**** Brano

C’È UNA RIFORMA TRIBUTARIA
NEL NOSTRO FUTURO PROSSIMO?
di Antonio Di Majo
Nelle scorse settimane il governo ha annunciato
l’avvio di un “cantiere” per le
riforma tributaria: non se ne conoscono
ancora nemmeno i principi di fondo, ma si può provare
ad avanzare qualche considerazione sulla sua praticabilità
complessiva e sulla perseguibilità di alcuni obiettivi di
massima largamente auspicati in tempi recenti e non
solo dagli ambienti vicini al governo.
Un giudizio sulla portata di una riforma che, anche se
in maniera non esplicita, sembra promettere riduzioni
diffuse del carico tributario non può prescindere dalle
dimensioni dei bilanci pubblici. Nell’ultimo secolo le
spese pubbliche sono passate, nella generalità dei paesi
più sviluppati, dal 5-10 al 45-
50 % del PIL e i tentativi di ridurne
il “peso” in misura sostanziale
non sembrano poter
riuscire, almeno in un futuro
prossimo, anche a prescindere
dalle conseguenze della crisi che
stiamo vivendo. Anzi la dichiarata
esigenza, in alcuni paesi (tra cui
il nostro), di attenuare le possibili
conseguenze di un elevato debito
pubblico può incentivare ulteriori aumenti della pressione
tributaria. Di conseguenza in un paese che presenta
diversi dualismi, tra cui quello tra “evasori e tartassati”

********
**** Dati forniti

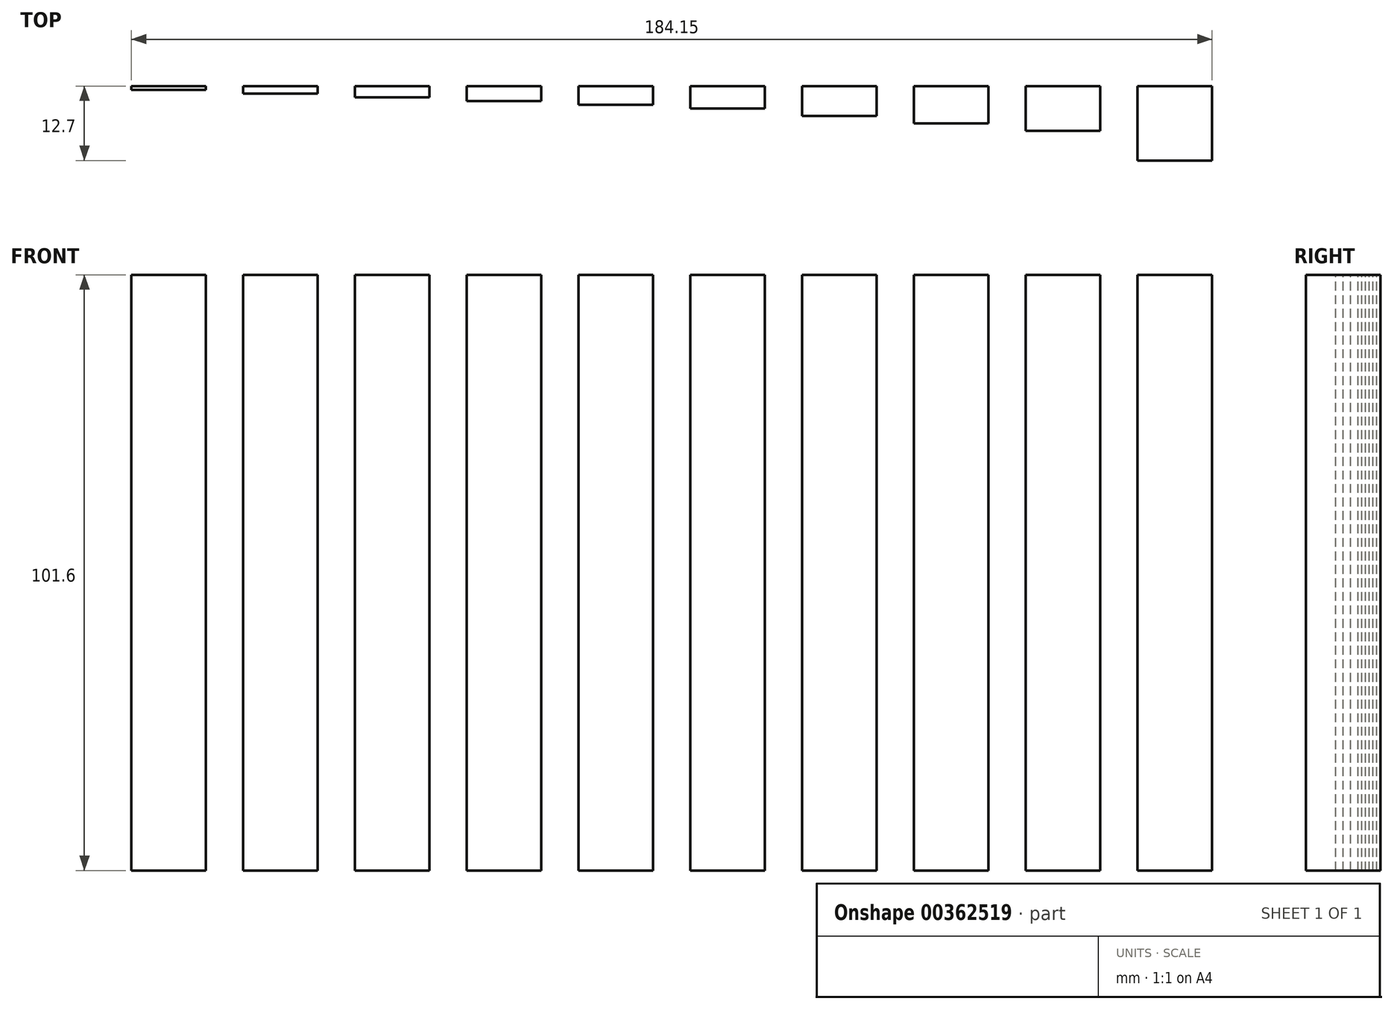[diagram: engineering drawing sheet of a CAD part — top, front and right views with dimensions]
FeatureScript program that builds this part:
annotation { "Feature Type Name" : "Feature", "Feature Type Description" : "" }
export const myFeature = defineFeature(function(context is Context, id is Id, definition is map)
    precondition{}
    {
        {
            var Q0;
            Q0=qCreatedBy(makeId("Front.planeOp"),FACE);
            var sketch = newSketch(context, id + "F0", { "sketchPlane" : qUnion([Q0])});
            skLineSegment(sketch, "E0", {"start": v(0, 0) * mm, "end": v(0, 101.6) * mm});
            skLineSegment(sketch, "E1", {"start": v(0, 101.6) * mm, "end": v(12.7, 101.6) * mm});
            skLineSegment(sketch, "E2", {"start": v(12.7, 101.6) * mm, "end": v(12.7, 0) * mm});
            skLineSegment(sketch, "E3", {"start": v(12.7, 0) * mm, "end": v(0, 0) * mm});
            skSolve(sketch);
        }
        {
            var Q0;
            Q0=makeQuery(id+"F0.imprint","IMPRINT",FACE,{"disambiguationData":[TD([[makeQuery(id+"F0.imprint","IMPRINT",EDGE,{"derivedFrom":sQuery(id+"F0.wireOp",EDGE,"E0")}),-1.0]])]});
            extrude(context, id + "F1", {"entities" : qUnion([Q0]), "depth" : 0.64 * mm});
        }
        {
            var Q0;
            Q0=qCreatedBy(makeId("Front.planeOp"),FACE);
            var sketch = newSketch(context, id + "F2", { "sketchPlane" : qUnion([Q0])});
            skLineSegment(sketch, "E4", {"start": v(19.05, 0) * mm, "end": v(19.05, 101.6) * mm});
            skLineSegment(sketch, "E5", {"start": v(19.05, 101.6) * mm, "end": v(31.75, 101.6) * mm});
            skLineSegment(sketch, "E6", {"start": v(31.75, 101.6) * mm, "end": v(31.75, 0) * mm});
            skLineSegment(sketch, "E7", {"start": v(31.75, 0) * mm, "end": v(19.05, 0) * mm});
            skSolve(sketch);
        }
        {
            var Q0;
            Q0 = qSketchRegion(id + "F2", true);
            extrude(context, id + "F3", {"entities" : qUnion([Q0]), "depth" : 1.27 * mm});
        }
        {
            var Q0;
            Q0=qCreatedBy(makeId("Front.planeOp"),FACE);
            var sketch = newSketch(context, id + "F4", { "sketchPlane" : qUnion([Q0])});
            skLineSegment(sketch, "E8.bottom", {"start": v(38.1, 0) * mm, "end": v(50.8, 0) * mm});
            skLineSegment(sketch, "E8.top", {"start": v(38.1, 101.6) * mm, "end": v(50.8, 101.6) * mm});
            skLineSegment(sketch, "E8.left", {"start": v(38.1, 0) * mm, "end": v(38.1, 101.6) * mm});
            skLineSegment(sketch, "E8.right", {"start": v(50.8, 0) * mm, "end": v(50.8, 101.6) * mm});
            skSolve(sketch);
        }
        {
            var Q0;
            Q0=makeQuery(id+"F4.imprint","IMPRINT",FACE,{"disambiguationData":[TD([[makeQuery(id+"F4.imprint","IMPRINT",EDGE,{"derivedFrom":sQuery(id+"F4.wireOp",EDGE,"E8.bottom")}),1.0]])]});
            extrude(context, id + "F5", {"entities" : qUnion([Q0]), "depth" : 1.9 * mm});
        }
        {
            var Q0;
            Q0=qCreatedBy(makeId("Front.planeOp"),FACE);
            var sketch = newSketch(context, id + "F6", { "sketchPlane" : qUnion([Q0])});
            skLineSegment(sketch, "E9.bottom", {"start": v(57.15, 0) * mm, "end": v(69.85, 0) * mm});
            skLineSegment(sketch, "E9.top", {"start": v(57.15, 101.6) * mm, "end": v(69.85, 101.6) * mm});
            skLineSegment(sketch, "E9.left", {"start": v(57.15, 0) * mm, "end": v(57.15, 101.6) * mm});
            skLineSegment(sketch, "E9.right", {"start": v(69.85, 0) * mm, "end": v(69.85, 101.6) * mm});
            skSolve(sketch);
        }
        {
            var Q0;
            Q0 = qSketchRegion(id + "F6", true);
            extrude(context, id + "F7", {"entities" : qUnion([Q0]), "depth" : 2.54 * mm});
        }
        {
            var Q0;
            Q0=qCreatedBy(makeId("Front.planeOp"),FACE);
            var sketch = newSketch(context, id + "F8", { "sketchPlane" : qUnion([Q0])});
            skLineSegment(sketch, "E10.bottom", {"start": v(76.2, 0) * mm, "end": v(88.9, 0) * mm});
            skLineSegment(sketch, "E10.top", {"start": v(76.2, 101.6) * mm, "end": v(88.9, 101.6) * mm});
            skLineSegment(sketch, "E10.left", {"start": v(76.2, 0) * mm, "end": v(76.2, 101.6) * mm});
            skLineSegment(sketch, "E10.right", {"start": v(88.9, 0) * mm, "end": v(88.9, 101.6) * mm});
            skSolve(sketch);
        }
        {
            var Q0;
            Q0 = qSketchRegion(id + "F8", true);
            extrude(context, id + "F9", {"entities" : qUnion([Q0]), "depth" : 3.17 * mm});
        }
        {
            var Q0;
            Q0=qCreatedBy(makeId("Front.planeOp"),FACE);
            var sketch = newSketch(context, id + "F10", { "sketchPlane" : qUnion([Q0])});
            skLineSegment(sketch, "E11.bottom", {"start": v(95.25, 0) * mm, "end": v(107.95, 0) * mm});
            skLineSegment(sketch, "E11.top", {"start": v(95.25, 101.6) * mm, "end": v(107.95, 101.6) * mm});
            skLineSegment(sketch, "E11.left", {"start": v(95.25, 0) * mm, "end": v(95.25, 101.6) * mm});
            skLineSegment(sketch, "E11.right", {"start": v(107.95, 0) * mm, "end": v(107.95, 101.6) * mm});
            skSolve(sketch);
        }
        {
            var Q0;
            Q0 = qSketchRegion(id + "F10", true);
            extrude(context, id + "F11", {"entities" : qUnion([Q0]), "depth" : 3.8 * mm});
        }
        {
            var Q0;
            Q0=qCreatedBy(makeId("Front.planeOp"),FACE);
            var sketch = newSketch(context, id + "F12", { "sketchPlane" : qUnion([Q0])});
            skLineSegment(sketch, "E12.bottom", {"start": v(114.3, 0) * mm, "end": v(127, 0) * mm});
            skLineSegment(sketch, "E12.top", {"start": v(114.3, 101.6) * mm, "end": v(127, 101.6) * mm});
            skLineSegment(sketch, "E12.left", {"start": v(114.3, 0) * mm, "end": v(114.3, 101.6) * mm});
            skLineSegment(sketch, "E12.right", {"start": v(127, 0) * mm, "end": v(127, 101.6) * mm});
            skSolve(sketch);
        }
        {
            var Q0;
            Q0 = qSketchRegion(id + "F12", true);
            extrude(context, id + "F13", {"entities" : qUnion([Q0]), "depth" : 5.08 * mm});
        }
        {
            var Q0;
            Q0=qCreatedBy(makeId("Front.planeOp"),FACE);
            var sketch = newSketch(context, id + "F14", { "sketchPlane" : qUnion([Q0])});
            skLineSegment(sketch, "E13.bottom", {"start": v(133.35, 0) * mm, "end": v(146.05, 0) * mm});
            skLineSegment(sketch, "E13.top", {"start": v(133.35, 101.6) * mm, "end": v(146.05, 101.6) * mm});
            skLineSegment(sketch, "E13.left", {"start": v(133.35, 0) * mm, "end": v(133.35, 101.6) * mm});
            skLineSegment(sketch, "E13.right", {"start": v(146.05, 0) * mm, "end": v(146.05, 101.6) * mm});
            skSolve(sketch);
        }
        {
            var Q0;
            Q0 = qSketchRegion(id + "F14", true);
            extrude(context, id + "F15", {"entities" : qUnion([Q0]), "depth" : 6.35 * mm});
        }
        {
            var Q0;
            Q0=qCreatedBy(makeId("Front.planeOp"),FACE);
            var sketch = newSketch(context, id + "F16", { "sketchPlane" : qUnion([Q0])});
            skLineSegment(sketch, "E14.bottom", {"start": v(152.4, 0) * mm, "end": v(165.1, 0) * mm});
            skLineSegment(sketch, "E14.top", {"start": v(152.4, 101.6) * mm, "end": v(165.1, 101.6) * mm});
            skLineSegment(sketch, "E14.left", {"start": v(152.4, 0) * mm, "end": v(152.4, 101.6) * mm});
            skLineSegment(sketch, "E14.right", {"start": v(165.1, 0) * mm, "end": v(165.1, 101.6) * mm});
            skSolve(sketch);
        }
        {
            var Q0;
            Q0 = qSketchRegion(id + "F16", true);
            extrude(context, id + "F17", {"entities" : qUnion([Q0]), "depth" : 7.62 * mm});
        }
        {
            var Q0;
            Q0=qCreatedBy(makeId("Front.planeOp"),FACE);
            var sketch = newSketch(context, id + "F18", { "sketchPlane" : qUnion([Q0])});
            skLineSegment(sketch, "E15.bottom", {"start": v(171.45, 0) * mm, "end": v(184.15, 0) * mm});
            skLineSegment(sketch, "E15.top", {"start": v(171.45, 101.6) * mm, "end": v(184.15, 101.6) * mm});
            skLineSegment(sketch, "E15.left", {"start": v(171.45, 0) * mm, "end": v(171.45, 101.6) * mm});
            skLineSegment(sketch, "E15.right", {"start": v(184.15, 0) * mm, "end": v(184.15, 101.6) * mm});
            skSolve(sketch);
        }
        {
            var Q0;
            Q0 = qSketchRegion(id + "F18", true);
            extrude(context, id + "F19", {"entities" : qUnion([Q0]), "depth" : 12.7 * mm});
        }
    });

********
**** Dati forniti

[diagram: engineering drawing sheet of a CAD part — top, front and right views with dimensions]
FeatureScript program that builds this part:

********

**Cosa fare**
1) Secondo il brano sulla riforma tributaria, a quale quota del PIL sono arrivate nell'ultimo secolo le spese pubbliche nei paesi più sviluppati?
2) Traduci in inglese questa frase del brano: «Anzi la dichiarata esigenza, in alcuni paesi (tra cui il nostro), di attenuare le possibili conseguenze di un elevato debito pubblico può incentivare ulteriori aumenti della pressione tributaria.»
3) Trascrivi dal brano il passo che va da «C’È UNA RIFORMA» fino a «vicini al governo.» compreso.
Le voci riportate non hanno alcun ruolo in questo lavoro.

**Risposte**
1) Al 45-50 % del PIL.

2) Indeed, the declared need, in some countries (including ours), to mitigate the possible consequences of a high public debt may encourage further increases in the tax burden.

3)
C’È UNA RIFORMA TRIBUTARIA
NEL NOSTRO FUTURO PROSSIMO?
di Antonio Di Majo
Nelle scorse settimane il governo ha annunciato
l’avvio di un “cantiere” per le
riforma tributaria: non se ne conoscono
ancora nemmeno i principi di fondo, ma si può provare
ad avanzare qualche considerazione sulla sua praticabilità
complessiva e sulla perseguibilità di alcuni obiettivi di
massima largamente auspicati in tempi recenti e non
solo dagli ambienti vicini al governo.